What you need to do → Reproduce nothing but the lines from the start of the material through the line that includes "left elbow: (1014, 589)", both ends included, and omit every picture.

Records to use →
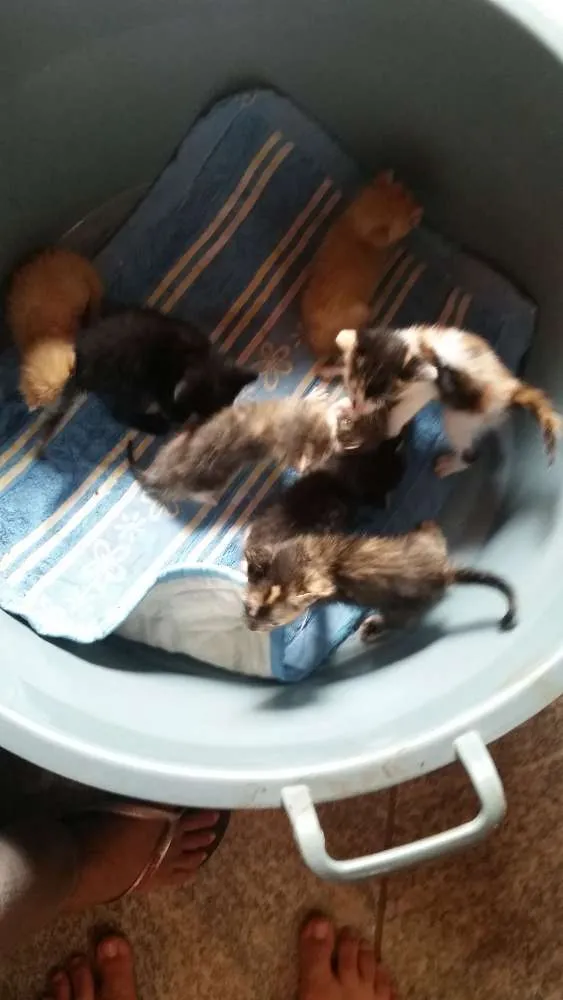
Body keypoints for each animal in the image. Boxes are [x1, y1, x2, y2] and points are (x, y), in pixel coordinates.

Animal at [39, 306, 257, 449]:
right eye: (192, 411)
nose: (182, 417)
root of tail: (80, 366)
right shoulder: (160, 366)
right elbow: (163, 391)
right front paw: (171, 413)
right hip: (129, 374)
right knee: (119, 412)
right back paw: (155, 425)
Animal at [244, 519, 517, 636]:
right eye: (249, 608)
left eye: (275, 623)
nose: (251, 628)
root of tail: (445, 572)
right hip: (428, 543)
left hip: (405, 605)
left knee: (400, 620)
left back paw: (373, 626)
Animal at [300, 171, 422, 372]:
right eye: (407, 220)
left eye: (405, 192)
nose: (420, 208)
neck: (357, 228)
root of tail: (318, 351)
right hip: (362, 312)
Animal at [335, 324, 561, 475]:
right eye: (352, 387)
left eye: (379, 395)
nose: (356, 404)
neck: (411, 348)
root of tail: (511, 388)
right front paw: (348, 407)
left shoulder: (426, 387)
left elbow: (401, 411)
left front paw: (388, 428)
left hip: (460, 418)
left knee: (470, 454)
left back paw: (450, 465)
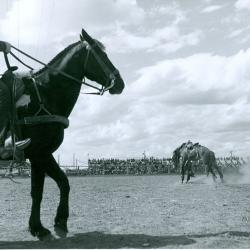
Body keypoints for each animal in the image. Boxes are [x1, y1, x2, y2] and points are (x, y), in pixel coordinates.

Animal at [11, 29, 124, 240]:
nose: (120, 83)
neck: (44, 96)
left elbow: (42, 190)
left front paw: (40, 225)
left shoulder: (39, 157)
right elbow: (60, 183)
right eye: (101, 54)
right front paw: (53, 223)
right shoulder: (40, 154)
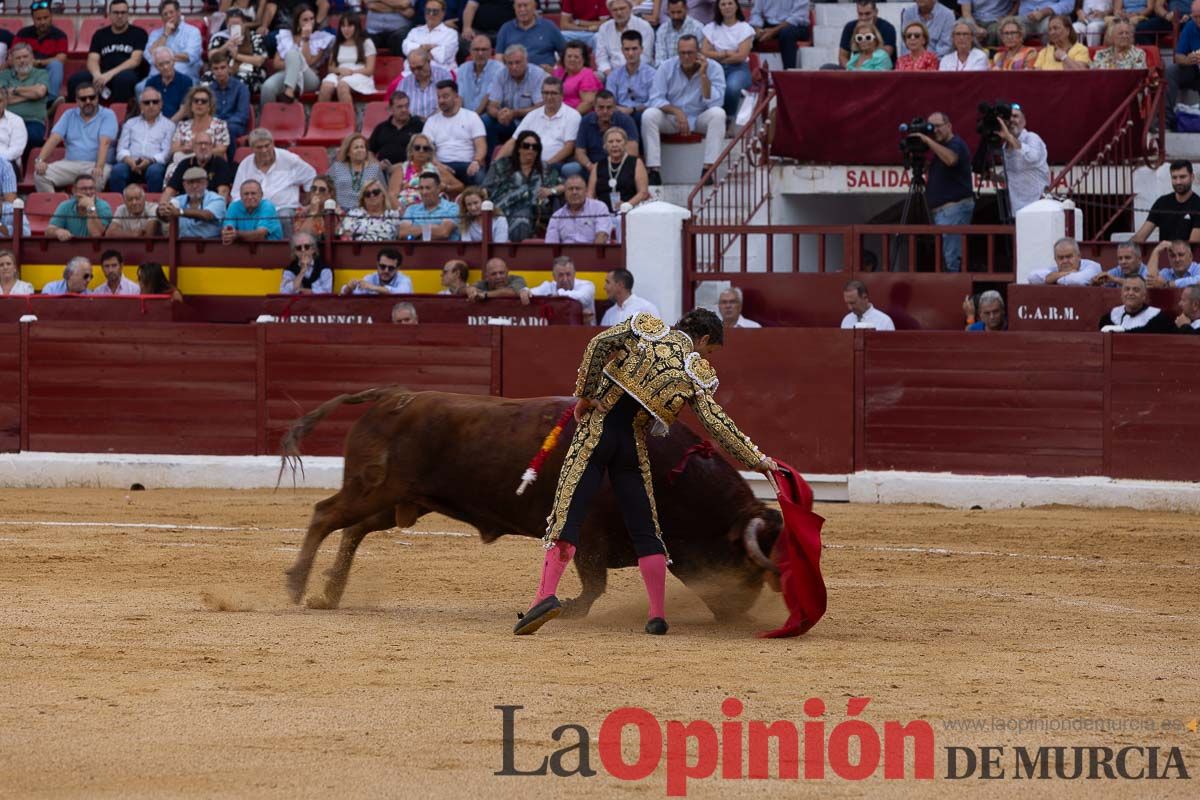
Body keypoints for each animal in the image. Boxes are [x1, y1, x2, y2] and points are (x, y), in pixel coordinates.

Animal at [284, 391, 782, 623]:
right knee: (325, 515)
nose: (741, 612)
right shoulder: (590, 538)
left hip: (400, 501)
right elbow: (592, 587)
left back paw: (328, 593)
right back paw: (297, 584)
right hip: (376, 491)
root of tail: (390, 396)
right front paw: (557, 610)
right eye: (746, 564)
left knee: (352, 529)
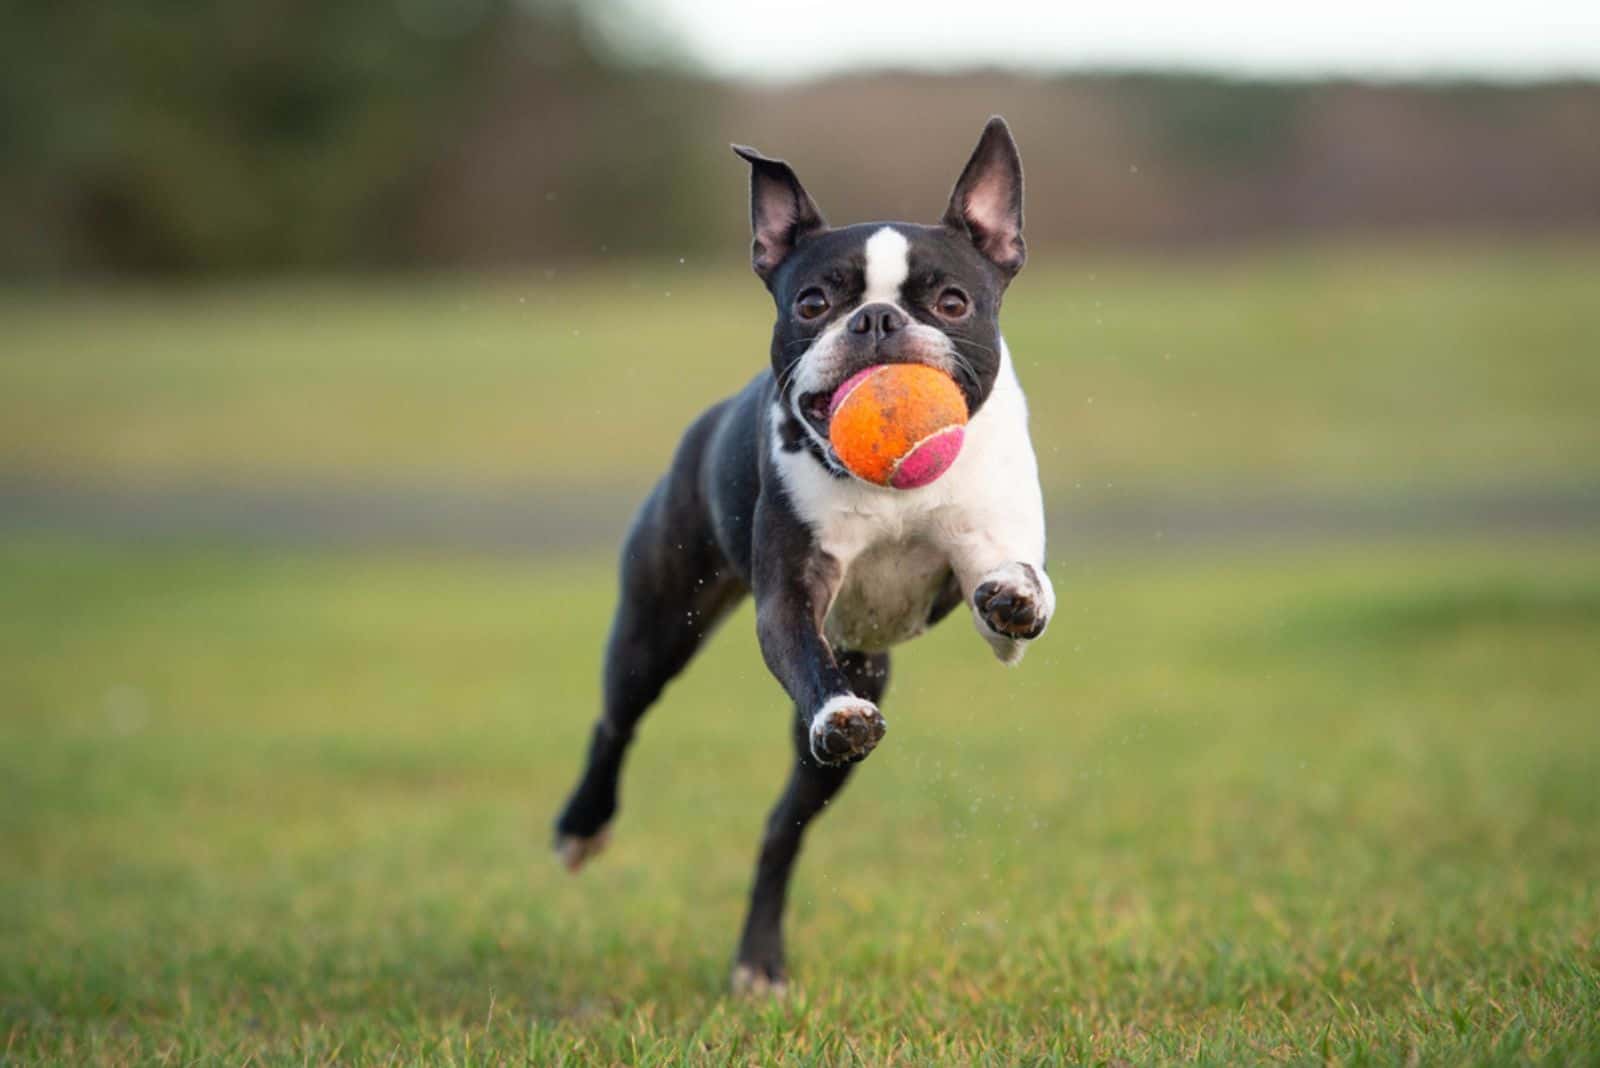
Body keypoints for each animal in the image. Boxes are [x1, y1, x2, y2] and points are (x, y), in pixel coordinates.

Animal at [556, 116, 1056, 991]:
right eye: (813, 301)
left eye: (953, 302)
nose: (877, 320)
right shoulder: (791, 599)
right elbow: (802, 654)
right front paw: (838, 711)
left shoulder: (991, 554)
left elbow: (1014, 589)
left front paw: (1016, 595)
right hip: (659, 624)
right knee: (618, 719)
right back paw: (584, 826)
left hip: (844, 704)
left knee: (780, 831)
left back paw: (760, 959)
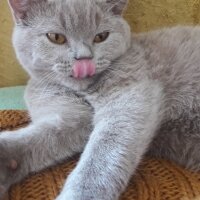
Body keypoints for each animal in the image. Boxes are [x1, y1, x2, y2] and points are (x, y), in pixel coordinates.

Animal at [1, 0, 200, 199]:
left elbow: (101, 155)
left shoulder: (130, 95)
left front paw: (79, 194)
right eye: (56, 37)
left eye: (101, 37)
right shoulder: (72, 116)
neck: (83, 92)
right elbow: (47, 135)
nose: (84, 59)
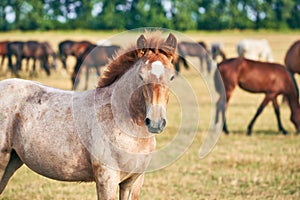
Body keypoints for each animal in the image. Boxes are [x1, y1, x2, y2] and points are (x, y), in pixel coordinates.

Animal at [0, 32, 177, 199]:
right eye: (140, 76)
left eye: (172, 77)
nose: (155, 122)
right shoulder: (107, 179)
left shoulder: (133, 181)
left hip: (12, 161)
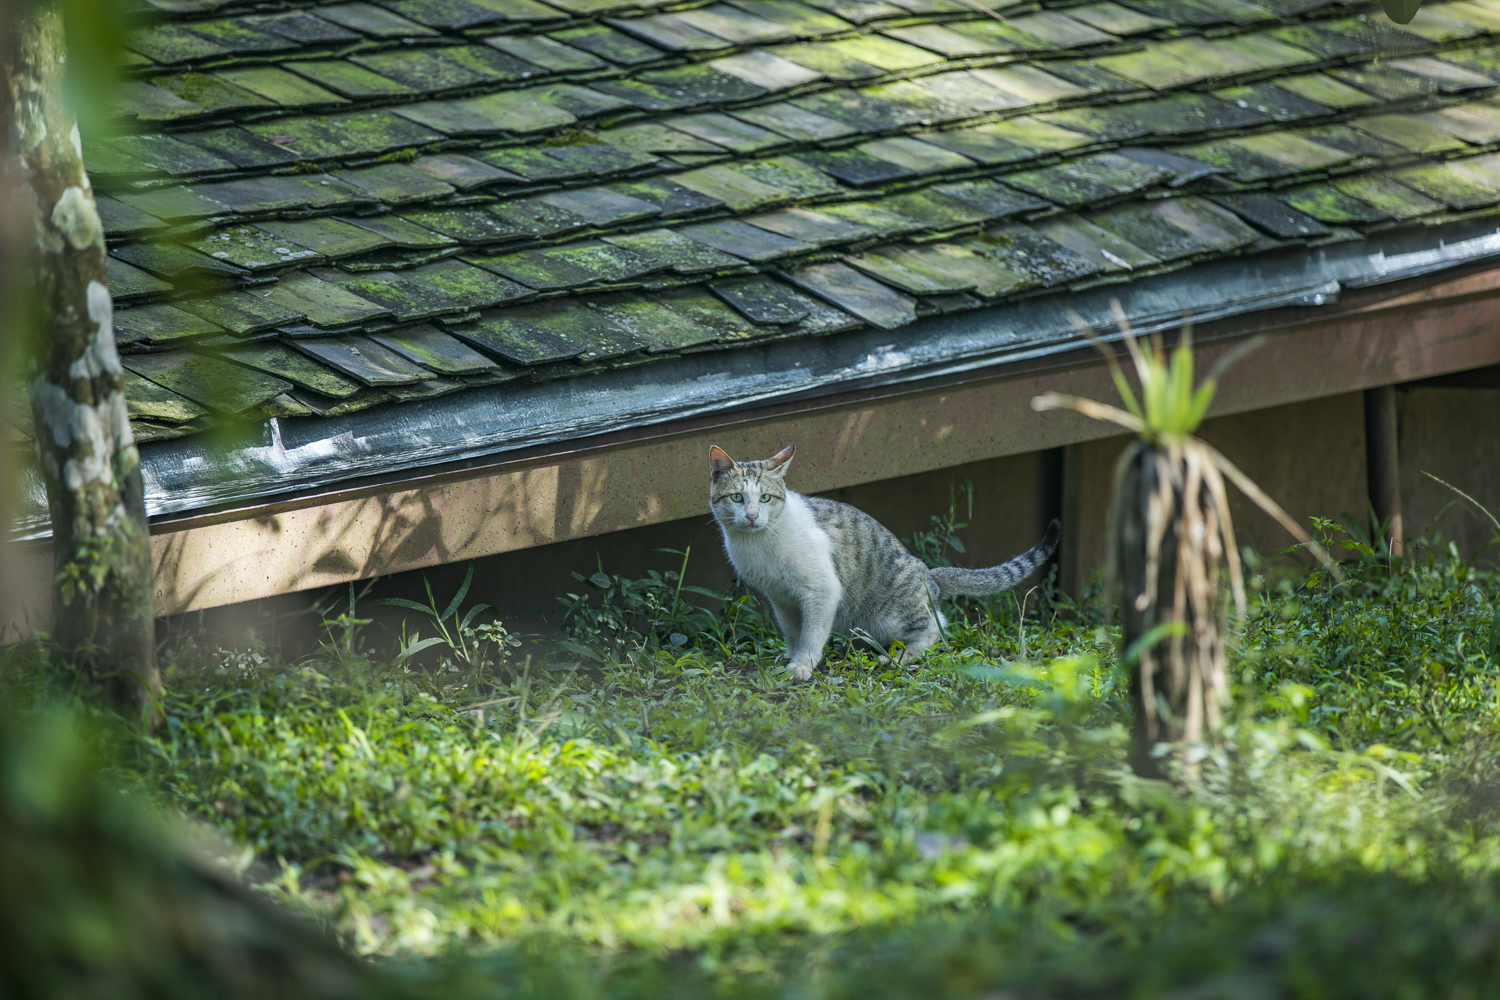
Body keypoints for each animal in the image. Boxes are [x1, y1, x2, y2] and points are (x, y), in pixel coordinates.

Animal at [708, 443, 1062, 680]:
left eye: (765, 498)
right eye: (737, 498)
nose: (752, 516)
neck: (758, 543)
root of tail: (929, 575)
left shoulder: (821, 591)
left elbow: (811, 634)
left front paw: (802, 665)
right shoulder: (781, 599)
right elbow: (793, 632)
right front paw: (791, 656)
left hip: (890, 614)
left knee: (936, 626)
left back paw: (898, 657)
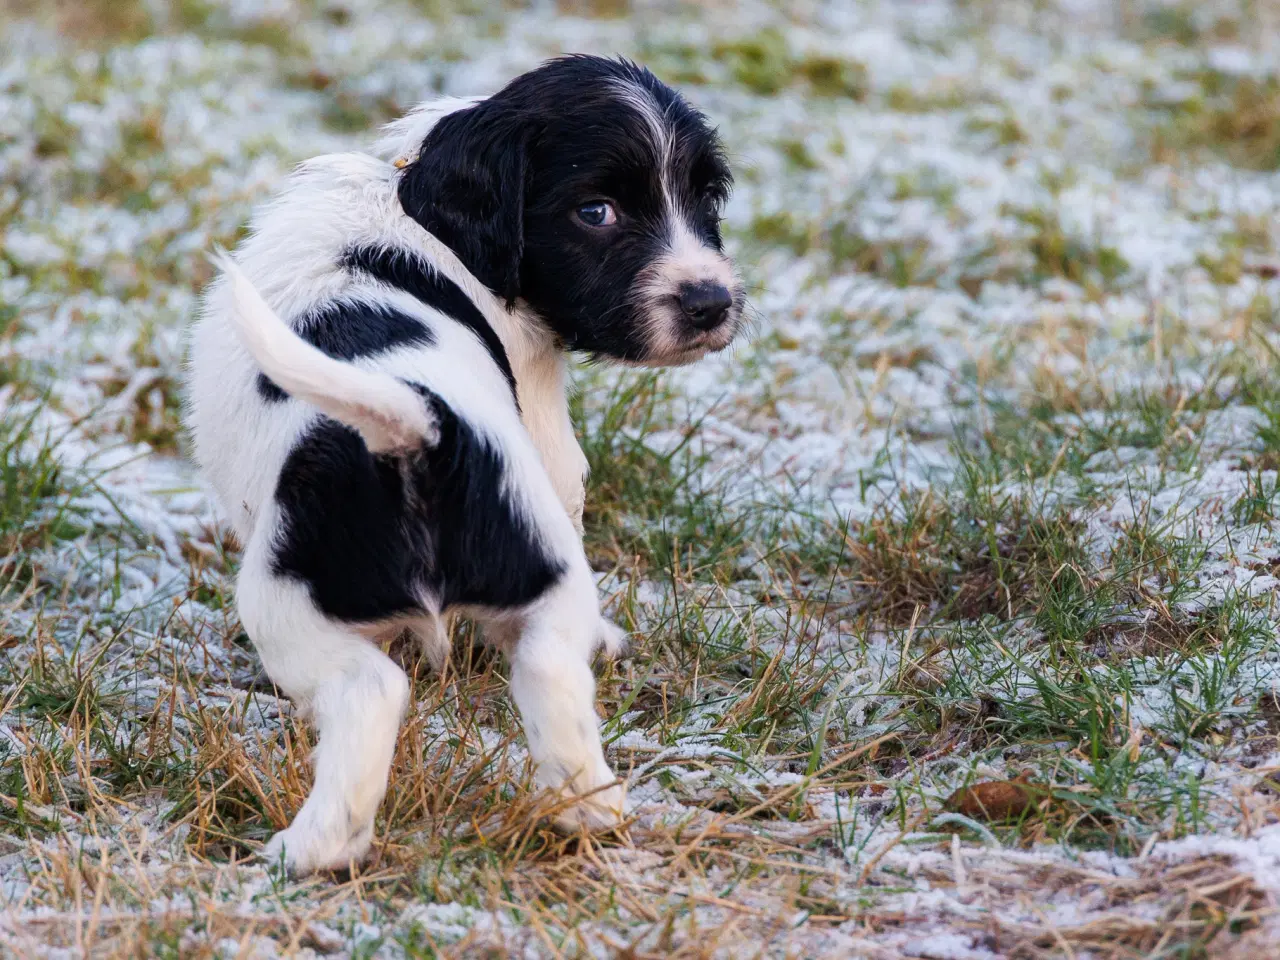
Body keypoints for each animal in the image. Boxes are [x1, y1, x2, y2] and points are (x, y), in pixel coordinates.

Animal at [183, 56, 742, 875]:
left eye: (704, 198)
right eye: (596, 212)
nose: (711, 302)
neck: (418, 207)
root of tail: (420, 425)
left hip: (285, 603)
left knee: (372, 692)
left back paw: (307, 851)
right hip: (526, 573)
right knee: (545, 677)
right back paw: (583, 813)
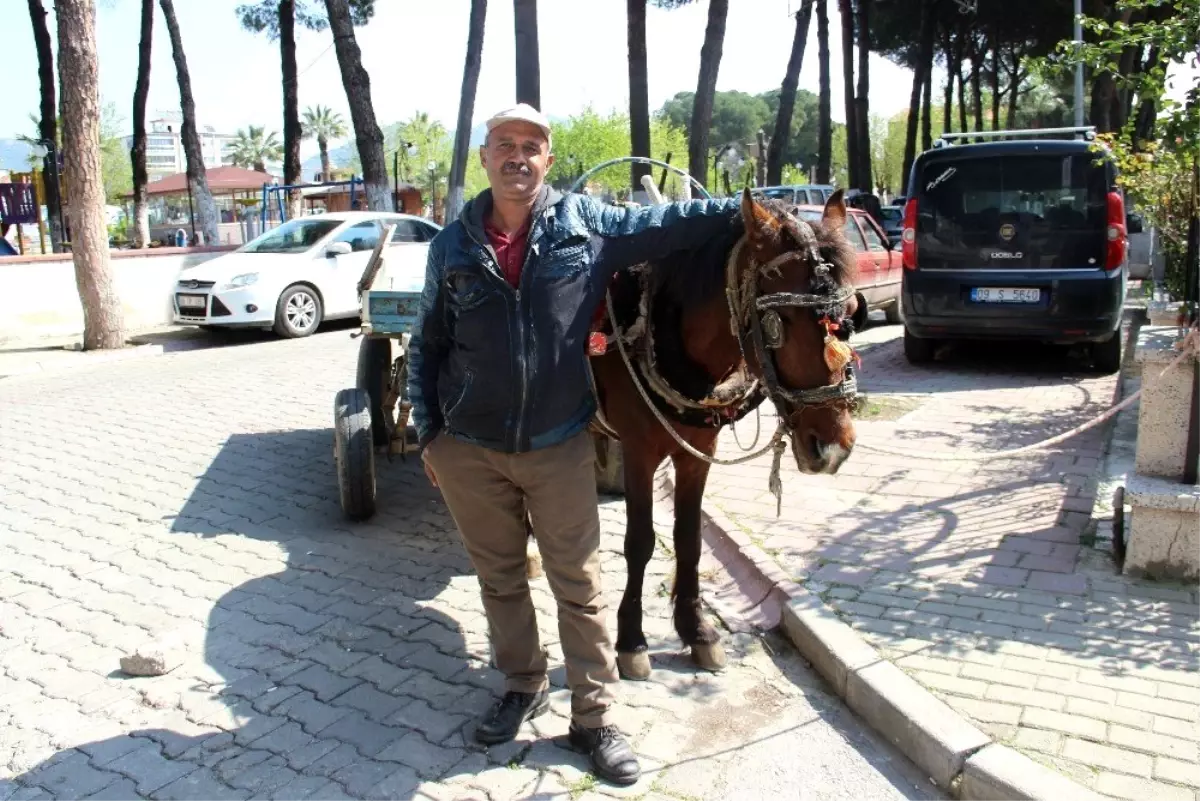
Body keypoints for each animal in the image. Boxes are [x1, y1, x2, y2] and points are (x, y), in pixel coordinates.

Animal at [585, 189, 859, 681]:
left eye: (848, 315)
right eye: (782, 320)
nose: (834, 449)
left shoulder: (698, 453)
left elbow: (688, 539)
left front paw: (696, 630)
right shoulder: (638, 452)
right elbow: (640, 542)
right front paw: (631, 639)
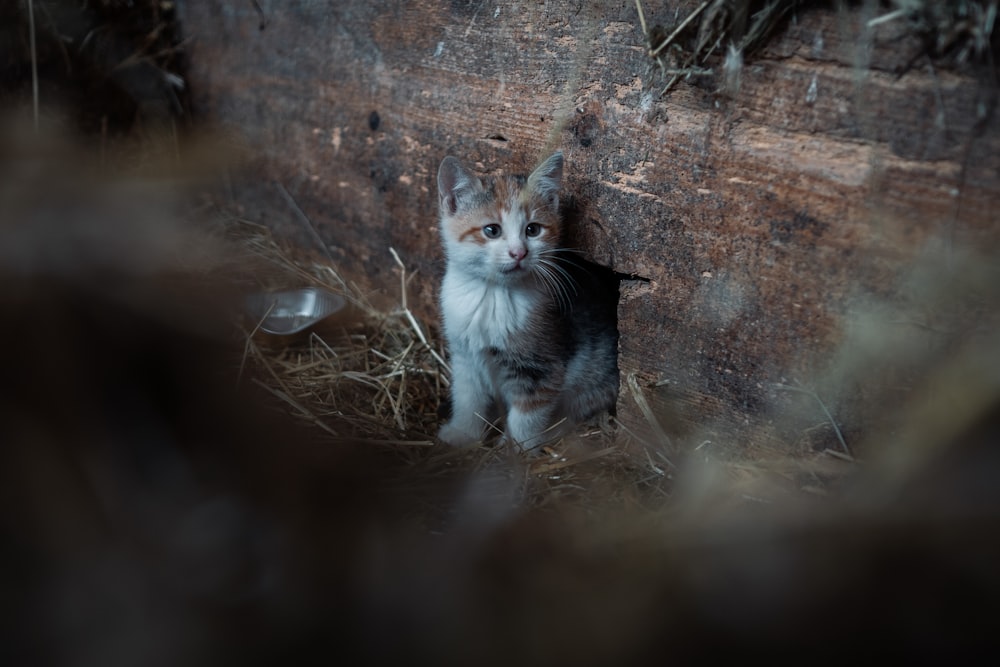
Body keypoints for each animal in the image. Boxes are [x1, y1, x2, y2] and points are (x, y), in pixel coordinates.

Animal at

Exercise solution →
Body keypoints for each animal in the image. Boxes are [x1, y1, x2, y2] and points are (x, y), in pixel coordinates.

Animal at [39, 306, 257, 449]:
right eye: (192, 411)
nose: (182, 417)
root of tail: (80, 366)
right shoulder: (160, 366)
right elbow: (163, 391)
right front paw: (171, 413)
right hip: (129, 374)
right knee: (119, 412)
right back paw: (155, 425)
Animal at [244, 519, 517, 636]:
right eye: (249, 608)
left eye: (275, 623)
nose: (251, 628)
root of tail: (445, 572)
right hip: (428, 543)
left hip: (405, 605)
left knee: (400, 620)
left back paw: (373, 626)
Animal at [300, 171, 422, 372]:
right eye: (407, 220)
left eye: (405, 192)
nose: (420, 208)
neck: (357, 228)
root of tail: (318, 351)
right hip: (362, 312)
Animal at [335, 324, 561, 475]:
right eye: (352, 387)
left eye: (379, 395)
nose: (356, 404)
neck: (411, 348)
root of tail: (511, 388)
right front paw: (348, 407)
left shoulder: (426, 387)
left elbow: (401, 411)
left front paw: (388, 428)
left hip: (460, 418)
left knee: (470, 454)
left back paw: (450, 465)
Body keypoints for each animal in the image. Boxes are [x1, y1, x2, y2] and points are (x, y), in pixel coordinates.

Animal at [11, 29, 124, 240]:
nose: (120, 83)
neck: (44, 96)
left elbow: (42, 190)
left front paw: (40, 225)
left shoulder: (39, 157)
right elbow: (60, 183)
right eye: (101, 54)
right front paw: (53, 223)
right shoulder: (40, 154)
Body keypoints for each animal in the image. Boxes are [x1, y1, x2, y2] and points are (x, y), in pixel coordinates.

Animal at [284, 391, 782, 623]:
right knee: (325, 515)
nose: (741, 612)
right shoulder: (590, 538)
left hip: (400, 501)
right elbow: (592, 587)
left back paw: (328, 593)
right back paw: (297, 584)
right hip: (376, 491)
root of tail: (390, 396)
right front paw: (557, 610)
right eye: (746, 564)
left knee: (352, 529)
Body keypoints for each animal in the image. Boxes are [x1, y1, x2, y2] and points are (x, y), in pixel coordinates.

Animal at [556, 116, 1056, 991]:
right eye: (813, 301)
left eye: (953, 302)
nose: (877, 320)
right shoulder: (791, 599)
right elbow: (802, 654)
right front paw: (838, 711)
left shoulder: (991, 554)
left elbow: (1014, 589)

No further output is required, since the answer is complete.